Among them — Ukraine’s steel and mining  giant Metinvest. The company has improved its position, Metinvest reported on April 5. The Group’s ESG Risk Rating decreased to 31.7, down from the 32.0 assigned in June 2020. The score measures unmanaged ESG risk on an absolute scale of 0-100, with a lower figure indicating less risk.

Metinvest improved its air emissions, waste disposal, as well as health and safety management system.

“COVID-19 has shown that companies taking ESG issues seriously, usually achieve better results,” said Yuriy Ryzhenkov, CEO of Metinvest. 

 DTEK also improved its score by 3.3 points and was ranked 36 among 214 energy companies globally, the company reported on April 30.
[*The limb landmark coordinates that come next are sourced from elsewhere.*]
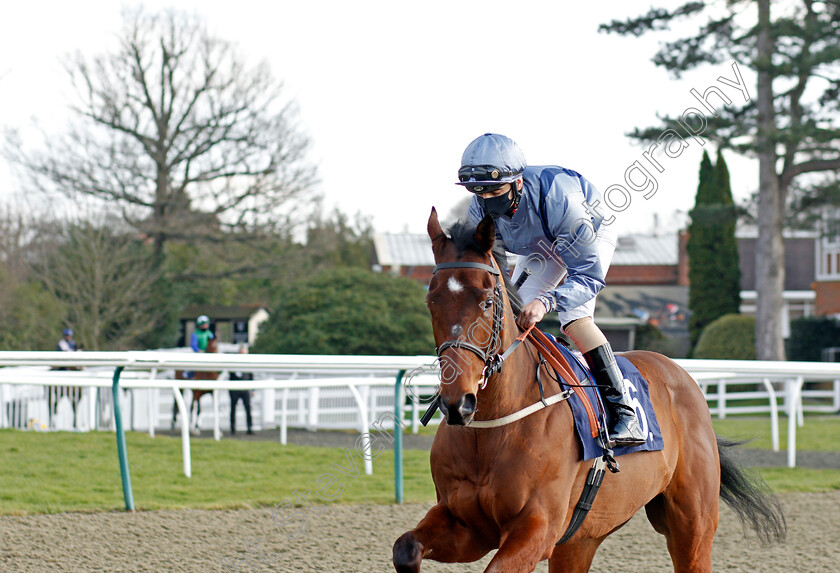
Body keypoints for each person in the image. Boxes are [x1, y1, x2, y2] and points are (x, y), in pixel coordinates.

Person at [458, 133, 644, 446]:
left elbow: (588, 276)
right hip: (539, 241)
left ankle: (624, 411)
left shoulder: (561, 199)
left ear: (517, 183)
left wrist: (546, 302)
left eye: (494, 190)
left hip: (585, 232)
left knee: (574, 316)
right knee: (513, 315)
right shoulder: (478, 210)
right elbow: (484, 269)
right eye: (479, 192)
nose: (487, 200)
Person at [228, 344, 254, 435]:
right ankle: (232, 428)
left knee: (248, 408)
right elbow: (230, 376)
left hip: (245, 389)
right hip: (235, 389)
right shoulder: (233, 363)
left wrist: (253, 389)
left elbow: (251, 376)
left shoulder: (249, 363)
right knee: (233, 409)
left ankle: (250, 428)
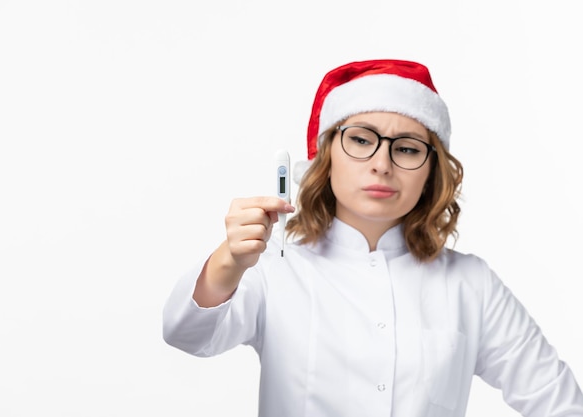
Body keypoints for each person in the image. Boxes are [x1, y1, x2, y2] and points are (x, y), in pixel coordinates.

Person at [162, 59, 583, 416]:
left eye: (406, 148)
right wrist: (229, 260)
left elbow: (559, 401)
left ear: (431, 170)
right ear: (327, 157)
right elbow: (187, 334)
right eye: (361, 140)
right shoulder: (275, 266)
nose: (382, 163)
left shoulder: (471, 284)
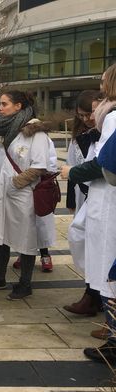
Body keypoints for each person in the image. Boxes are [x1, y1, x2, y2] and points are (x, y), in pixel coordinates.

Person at [0, 90, 50, 300]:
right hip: (5, 191)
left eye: (4, 104)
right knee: (2, 234)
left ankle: (25, 283)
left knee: (25, 237)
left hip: (23, 194)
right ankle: (0, 277)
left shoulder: (35, 132)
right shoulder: (7, 129)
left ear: (18, 106)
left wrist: (15, 183)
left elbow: (40, 165)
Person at [81, 63, 116, 363]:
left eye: (104, 80)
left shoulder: (114, 117)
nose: (101, 84)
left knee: (109, 269)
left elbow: (105, 163)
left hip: (110, 203)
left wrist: (74, 170)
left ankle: (114, 336)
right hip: (106, 200)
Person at [62, 90, 103, 318]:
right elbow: (70, 166)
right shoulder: (79, 137)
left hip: (99, 195)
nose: (86, 119)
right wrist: (70, 198)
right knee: (84, 240)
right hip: (84, 195)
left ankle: (93, 295)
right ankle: (93, 293)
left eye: (90, 113)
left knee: (93, 244)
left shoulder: (104, 133)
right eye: (82, 115)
“Without implementing ESG principles today a company cannot safeguard its long-term success,” said DTEK’s Executive Director Dmytro Sakharuk.

 According to him, the company’s strategy up to 2030 is based on such principles to “meet the relevant public needs.”

Another Ukrainian giant Astarta — Ukraine’s agro holding with a land bank of about 250,000 hectares, eight sugar factories and dairy farms — was ranked 3 among 89 agro companies by Sustainalytics.  It was also ranked 179 out of 532 in the Food Products Industry section.

Yuliya Bereshchenko, Business Development and IR Director, at Astarta said that such ЕSG reports made by  a global service provider “helps revealing our strengths and weaknesses in the global industry context, as well as shaping our policies aimed at Sustainable Development.”